Here are the steps to calculate the test statistic and critical value:

1. Define the null and alternative hypotheses:
- Null hypothesis (H₀): The mean delivery times of Courier Service A and Courier Service B are the same.
- Alternative hypothesis (H₁): The mean delivery times of Courier Service A and Courier Service B are different.

2. Calculate the test statistic using the formula:
t = (x₁ - x₂) / sqrt((s₁² / n₁) + (s₂² / n₂))
where:
- x₁ and x₂ are the sample means of Courier Service A and Courier Service B, respectively.
- s₁ and s₂ are the sample standard deviations of Courier Service A and Courier Service B, respectively.
- n₁ and n₂ are the sample sizes of Courier Service A and Courier Service B, respectively.

In this case,
x₁ = 42 minutes, x₂ = 38 minutes,
s₁ = 14 minutes, s₂ = 10 minutes,
n₁ = 60 times, n₂ = 48 times.

Plugging in these values:
t = (42 - 38) / sqrt((14² / 60) + (10² / 48))

3. Determine the degrees of freedom (df) using the formula:
df = (s₁² / n₁ + s₂² / n₂)² / ((s₁² / n₁)² / (n₁ - 1) + (s₂² / n₂)² / (n₂ - 1))

In this case,
df = (14² / 60 + 10² / 48)² / ((14² / 60)² / (60 - 1) + (10² / 48)² / (48 - 1))

4. Calculate the critical value at a 5% significance level (α = 0.05) for a two-tailed test with the degrees of freedom (df) obtained in step 3. This critical value will determine the rejection region.

You can use a t-distribution table or a statistical software to find the critical value.
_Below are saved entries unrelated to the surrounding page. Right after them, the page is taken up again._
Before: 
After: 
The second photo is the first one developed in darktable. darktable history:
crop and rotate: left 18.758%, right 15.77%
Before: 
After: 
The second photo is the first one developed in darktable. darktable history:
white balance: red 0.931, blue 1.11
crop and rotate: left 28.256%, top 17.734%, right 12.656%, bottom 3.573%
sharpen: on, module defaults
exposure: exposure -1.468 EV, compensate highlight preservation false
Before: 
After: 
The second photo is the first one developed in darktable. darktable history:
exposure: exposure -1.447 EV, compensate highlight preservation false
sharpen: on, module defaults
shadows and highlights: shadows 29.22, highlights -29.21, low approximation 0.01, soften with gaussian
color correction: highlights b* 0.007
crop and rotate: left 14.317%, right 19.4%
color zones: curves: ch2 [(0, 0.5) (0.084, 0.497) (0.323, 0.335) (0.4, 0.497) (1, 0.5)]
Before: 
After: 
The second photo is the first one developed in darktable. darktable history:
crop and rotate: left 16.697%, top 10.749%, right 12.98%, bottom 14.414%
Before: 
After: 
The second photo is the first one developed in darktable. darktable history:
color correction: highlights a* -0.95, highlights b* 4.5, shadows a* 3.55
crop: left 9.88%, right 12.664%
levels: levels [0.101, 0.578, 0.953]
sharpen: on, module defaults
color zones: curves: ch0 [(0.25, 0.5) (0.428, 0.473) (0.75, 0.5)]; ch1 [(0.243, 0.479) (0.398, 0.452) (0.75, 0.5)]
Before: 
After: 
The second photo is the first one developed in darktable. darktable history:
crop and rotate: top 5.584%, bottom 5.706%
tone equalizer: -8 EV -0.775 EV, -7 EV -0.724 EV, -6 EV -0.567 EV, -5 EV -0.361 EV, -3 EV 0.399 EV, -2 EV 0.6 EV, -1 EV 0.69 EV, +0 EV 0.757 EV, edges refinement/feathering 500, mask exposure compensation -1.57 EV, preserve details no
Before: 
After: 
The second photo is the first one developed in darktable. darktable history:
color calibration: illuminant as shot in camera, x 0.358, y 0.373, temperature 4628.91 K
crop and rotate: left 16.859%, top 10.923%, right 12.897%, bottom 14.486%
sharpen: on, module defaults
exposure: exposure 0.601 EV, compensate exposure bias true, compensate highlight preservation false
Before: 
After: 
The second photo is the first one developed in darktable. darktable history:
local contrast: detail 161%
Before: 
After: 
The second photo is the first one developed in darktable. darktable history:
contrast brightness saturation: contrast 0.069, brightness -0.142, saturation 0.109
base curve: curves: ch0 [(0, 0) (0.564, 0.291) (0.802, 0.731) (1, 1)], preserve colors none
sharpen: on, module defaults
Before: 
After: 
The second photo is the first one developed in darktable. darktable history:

The critical value depends on the significance level and degrees of freedom.

5. Compare the test statistic from step 2 with the critical value from step 4:
- If the test statistic falls within the non-rejection region, we fail to reject the null hypothesis.
- If the test statistic falls within the rejection region, we reject the null hypothesis.

Thus, to answer your question, the critical value needs to be calculated using the degrees of freedom obtained in step 3 and a t-distribution table or statistical software.